Kerajaan Majapahit mencapai puncak kejayaanya pada masa pemerintahan Maharaja Sri Rajasanagara atau yang dikenal Prabu Hayam Wuruk, namun sekaligus merupakan ambang keruntuhannya. Pertanda mengenai akan runtuhnya kerajaan yang didirikan oleh Raden Wijaya itu sesudah timbul Perang Bubat. Perang yang terjadi antara pasukan Sunda yang dipimpin oleh Prabu Maharaja Linggabuanawisesa dan pasukan Majapahit dibawah komando Mahapatih Amangkubhumi Gajah Mada.
Menurut beberapa sumber seperti Serat Pararaton, Kidung Sunda, dan Kidung Sundayana dari Bali. Diketahui bahwa Perang Bubat yang terjadi pada Tahun Saka 1257 (1357 M), terjadi akibat perselisihan antara Mahapatih Amangkubhumi Gajah Mada dari Majapahit dengan Prabu Maharaja Linggabuanawisesa dari Kerajaan Sunda di Lapangan Bubat.

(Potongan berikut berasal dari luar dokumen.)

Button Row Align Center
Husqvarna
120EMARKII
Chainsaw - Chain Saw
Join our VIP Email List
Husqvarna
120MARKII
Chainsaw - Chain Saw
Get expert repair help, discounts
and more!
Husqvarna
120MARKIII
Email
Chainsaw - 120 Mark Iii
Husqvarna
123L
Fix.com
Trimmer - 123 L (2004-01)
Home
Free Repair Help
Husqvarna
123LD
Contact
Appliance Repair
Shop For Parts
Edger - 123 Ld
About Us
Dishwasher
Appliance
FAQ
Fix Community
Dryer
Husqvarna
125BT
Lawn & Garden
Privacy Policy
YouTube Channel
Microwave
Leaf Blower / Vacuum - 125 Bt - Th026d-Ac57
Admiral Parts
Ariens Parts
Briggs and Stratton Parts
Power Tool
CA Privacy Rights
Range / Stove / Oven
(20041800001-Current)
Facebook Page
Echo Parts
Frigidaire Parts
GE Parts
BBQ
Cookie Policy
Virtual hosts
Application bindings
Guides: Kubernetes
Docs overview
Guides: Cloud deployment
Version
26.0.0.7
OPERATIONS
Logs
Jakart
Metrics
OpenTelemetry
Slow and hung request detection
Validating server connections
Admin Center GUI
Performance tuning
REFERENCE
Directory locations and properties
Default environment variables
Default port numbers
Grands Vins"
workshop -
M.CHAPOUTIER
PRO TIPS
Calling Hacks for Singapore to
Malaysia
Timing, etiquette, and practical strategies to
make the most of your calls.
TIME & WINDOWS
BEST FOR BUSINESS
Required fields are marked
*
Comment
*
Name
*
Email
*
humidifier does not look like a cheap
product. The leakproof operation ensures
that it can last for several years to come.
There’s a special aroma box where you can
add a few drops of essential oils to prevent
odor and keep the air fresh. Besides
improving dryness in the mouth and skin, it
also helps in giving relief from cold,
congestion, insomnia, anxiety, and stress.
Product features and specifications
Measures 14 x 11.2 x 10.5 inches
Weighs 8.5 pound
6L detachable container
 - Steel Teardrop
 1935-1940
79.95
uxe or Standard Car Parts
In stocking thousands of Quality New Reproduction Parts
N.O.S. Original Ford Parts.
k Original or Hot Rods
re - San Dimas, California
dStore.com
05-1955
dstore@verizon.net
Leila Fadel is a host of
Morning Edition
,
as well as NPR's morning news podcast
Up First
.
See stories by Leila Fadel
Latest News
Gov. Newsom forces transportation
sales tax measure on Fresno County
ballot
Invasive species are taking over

Pada masa itu, ambisi Mahapatih Amangkubhumi Gajah Mada untuk menaklukkan wilayah-wilayah di seluruh Nusantara yang bermula dari Tumasik (Singapura), Tanjungpura, Bali, Dompo, hingga Seram mencapai hasilnya. Sehingga Majapahit memiliki kekuasaan yang besar.
Namun, terdapat dua kerajaan yang belum tunduk terhadap kekuasaan Majapahit, yakni Kerajaan Sunda dan Kerajaan Pajajaran. Kerajaan Sunda pada waktu itu dipimpin oleh seorang raja bernama Prabu Maharaja Linggabuanawisesa atau Prabu Wangi.
Pandangan Mahapatih Gajah Mada yang ingin segera menyatukan Kerajaan Sunda ke dalam wilayah kekuasaan Majapahit bertentangan dengan pandangan dari pihak istana Majapahit itu sendiri. Baik ibu suri Dyah Gitarja Tribhuwana Wijaya Tunggadewi maupun Dyah Wiyat berpendapat bahwa Kerajaan Sunda adalah kerabat sendiri.
Sementara sikap Prabu Hayam Wuruk sendiri terlihat lebih condong pada pandangan ibunya Tribhuwana Tunggadewi dan bibi sekaligus ibu mertuanya Dyah Wiyat ketimbang pandangan Gajah Mada.
Kisah Perang Bubat
Dikisahkan, Perang Bubat berawal dari keinginan Prabu Hayam Wuruk untuk menyunting Dyah Pitaloka Citraresmi untuk menjadi permaisuri di kerajaan Majapahit. Ketika melamar Dyah Pitaloka, Patih Gajah Mada sendiri yang menjadi utusan Prabu Hayam Wuruk. Lamaran Gajah Mada tersebut diterima oleh Prabu Linggabuanawisesa sebagai niat baik.
Karena Gajah Mada berhasrat untuk menundukkan Sunda dengan cara halus, ia meminta kepada Prabu Linggabuanawisesa agar perkawinan antara Prabu Hayam Wuruk dan Dyah Pitaloka dilaksanakan di Majapahit, bukan di Kerjaan Sunda.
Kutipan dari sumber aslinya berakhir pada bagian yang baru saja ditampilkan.